Currently it looks like that the last one is the target, if I not run into unresolvable issues.

2022. február 7., hétfő

New Arrivals 3. - feels like Christmas

After the EU eliminated the €22 tax free limit for the incoming goods (I don't know if this was the reason), AliExpress changed the delivery method. They are collecting the things you ordered from various suppliers and put those to a single envelope. You get the envelope faster, from a trusted courier and not from the local post.

The packages inside. I feel like Christmas with many presents


Now, check, what is inside.
Binding posts and switches for my front panel project (https://pakahuszar.blogspot.com/2022/01/hp-e1300a-front-binding-posts-1.html). As those are here, I can take a few measurement to check, everything is in order with my design, and I can order the boards for it.


I'm using replacement fans in the E1300A originally designed for PCs. I'm not a big fan of  cutting the plugs from it and replace with the E1300A compatible one (yess, I'm an idiot). So I ordered connectors. With those I can create converters between the fan connector and the connector on the E1300A power board.

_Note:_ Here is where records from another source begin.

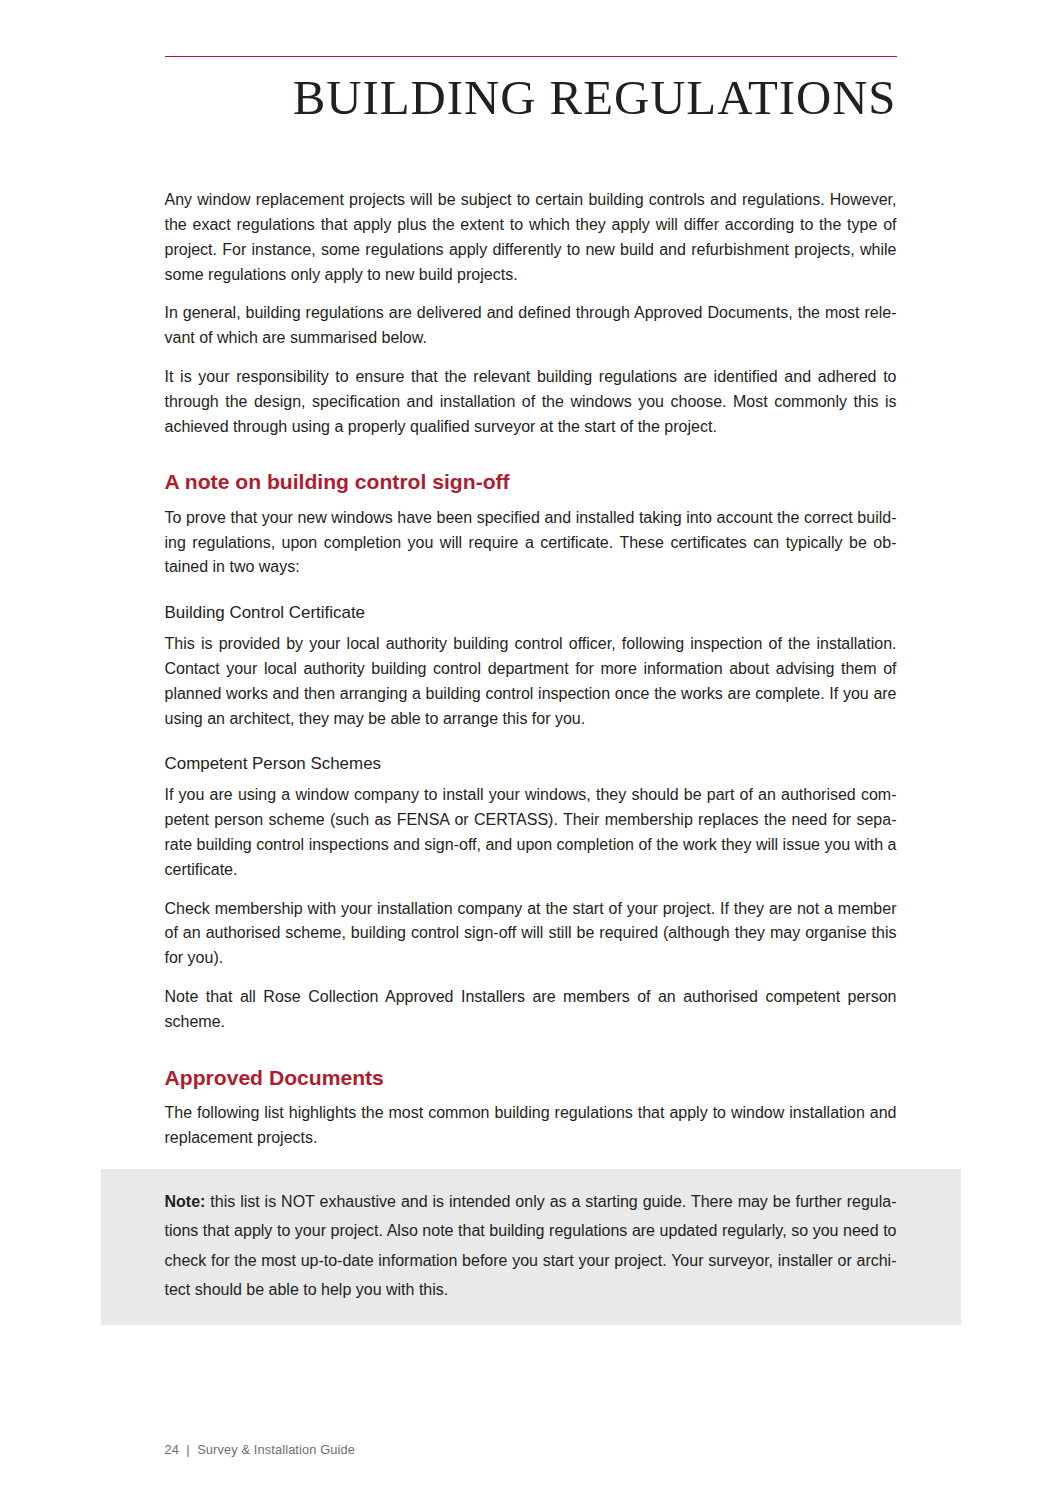BUILDING REGULATIONS
Any window replacement projects will be subject to certain building controls and regulations. However, the exact regulations that apply plus the extent to which they apply will differ according to the type of project. For instance, some regulations apply differently to new build and refurbishment projects, while some regulations only apply to new build projects.
In general, building regulations are delivered and defined through Approved Documents, the most relevant of which are summarised below.
It is your responsibility to ensure that the relevant building regulations are identified and adhered to through the design, specification and installation of the windows you choose. Most commonly this is achieved through using a properly qualified surveyor at the start of the project.
A note on building control sign-off
To prove that your new windows have been specified and installed taking into account the correct building regulations, upon completion you will require a certificate. These certificates can typically be obtained in two ways:
Building Control Certificate
This is provided by your local authority building control officer, following inspection of the installation. Contact your local authority building control department for more information about advising them of planned works and then arranging a building control inspection once the works are complete. If you are using an architect, they may be able to arrange this for you.
Competent Person Schemes
If you are using a window company to install your windows, they should be part of an authorised competent person scheme (such as FENSA or CERTASS). Their membership replaces the need for separate building control inspections and sign-off, and upon completion of the work they will issue you with a certificate.
Check membership with your installation company at the start of your project. If they are not a member of an authorised scheme, building control sign-off will still be required (although they may organise this for you).
Note that all Rose Collection Approved Installers are members of an authorised competent person scheme.
Approved Documents
The following list highlights the most common building regulations that apply to window installation and replacement projects.
Note: this list is NOT exhaustive and is intended only as a starting guide. There may be further regulations that apply to your project. Also note that building regulations are updated regularly, so you need to check for the most up-to-date information before you start your project. Your surveyor, installer or architect should be able to help you with this.
24 | Survey & Installation Guide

Back in December I bought a Keithley 236 SMU (didn't write about it here). It has triaxial connectors. Unfortunately, it is not easy to find (or cheap) triax connector or double shielded cable (the one has insulation between the two shielding layers). I think a bit further. The SMU measure between the inner core and the first shield. This means insulation between the poles, what is capacitance and therefore leakage current (yes, it is just picoamperes, but it has impact on the measurement at the levels where the SMU is working). So what if I use instead two cables shielded separately, and put those into a single external insulator.
For this I bought some pigtail cable for this. It is so tiny (1.3mm diameter), that I have doubts if I can work with it.
We will see, when the connectors also arrive.


In my free time, I'm still working on my measurement control software. On the side of trying out as many instruments as I can, I also want to test it with various GPIB interfaces (just USB based ones right now).
So I ordered an NI GPIB-USB-HS (I already have an Agilent 82357B).
From the packaging, markings it totally looks like original.


And the funny thing. It came from China, but it is manufactured here in Hungary.

And the last item for today.
I scored this unit locally for ~$20. I mainly bought it for the case itself (a solid modular eurocard size enclosure). It contains also a 24V PSU, four TDA2030 based power amplifiers and several connectors.
I plan to use the enclosure for my long abandoned (hopefully restarting) Curve Tracer project.